La carretera se amansó y nos sumimos en un dulce
sueño resacoso, imprescindible para volver a la vida. Habíamos incumplido el primer
fin de la existencia humana, el dharma,
la adquisición de mérito por actos de piedad o virtud. Ya lo decía el Hitopadeza:
“Así que: inútil es la existencia de aquel que no conozca lo que es virtud, ni
riqueza, ni placer ni mérito, como inútiles son las teticas en el cuello de la
cabra”. Nuestro comportamiento no virtuoso se compensaría al despertar con el
goce de los sentidos, kama, otro de
los fines de la existencia.
Cuando regresamos al mundo real, un grupo de colegiales de uniforme azul nos saludaba a la salida de la escuela.
-Me comentaba mi amigo Miguel Angel Morell -empezó a contar mi tío- que, hace años, y tras un viaje en que pudieron comprobar las dos caras de la India, decidieron crear una fundación para ayudar a los más pobres.
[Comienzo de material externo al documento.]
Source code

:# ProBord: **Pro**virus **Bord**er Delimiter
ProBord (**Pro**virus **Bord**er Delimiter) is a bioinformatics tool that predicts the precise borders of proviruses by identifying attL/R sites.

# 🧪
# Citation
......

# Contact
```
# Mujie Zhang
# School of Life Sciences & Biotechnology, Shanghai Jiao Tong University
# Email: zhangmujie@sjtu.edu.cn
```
Enviaban alfombras -afirmó mientras yo le miraba extrañado-. Esas donaciones iban destinadas a las escuelas rurales. En esas escuelas los niños se sentaban en el suelo y, para mayor higiene y comodidad, lo cubrían con esas alfombras. Los críos se sentaban sobre ellas con sus pizarras y sus tizas para aprender con ilusión. Quizá su destino fuera continuar en los campos que habían trabajado durante generaciones sus antepasados, pero la escuela abría una ventana de progreso.
Nos entreteníamos con las marcas de los vehículos en la carretera. A falta de otra distracción, ésta nos daba cierta culturilla. La presencia de Tata era abrumadora, tanto en camiones como en autobuses (el modelo Marcopolo era constante). La competencia en vehículos industriales era Ashok Leyland. Para motocarros, Piaggio. Las camionetas, Force India, como la escudería de Fórmula 1. En motos, el principal fabricante era Hero Honda. Para turismos, los Mahindra (que me sonaban del campeonato de Moto GP en la categoría de 125 cc) y el nuestro, Maruti Suzuki. El parque móvil estaba bastante envejecido y deteriorado.